▶ _DATA UNDER STUDY_:
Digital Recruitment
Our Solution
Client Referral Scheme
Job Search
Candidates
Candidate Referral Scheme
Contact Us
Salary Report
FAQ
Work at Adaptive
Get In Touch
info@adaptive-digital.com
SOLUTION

▶ _DESCRIPTION OF THE TASK_: Reproduce the entire listing above exactly, leaving nothing out.

▶ _WRITTEN SOLUTION_:
Digital Recruitment
Our Solution
Client Referral Scheme
Job Search
Candidates
Candidate Referral Scheme
Contact Us
Salary Report
FAQ
Work at Adaptive
Get In Touch
info@adaptive-digital.com
SOLUTION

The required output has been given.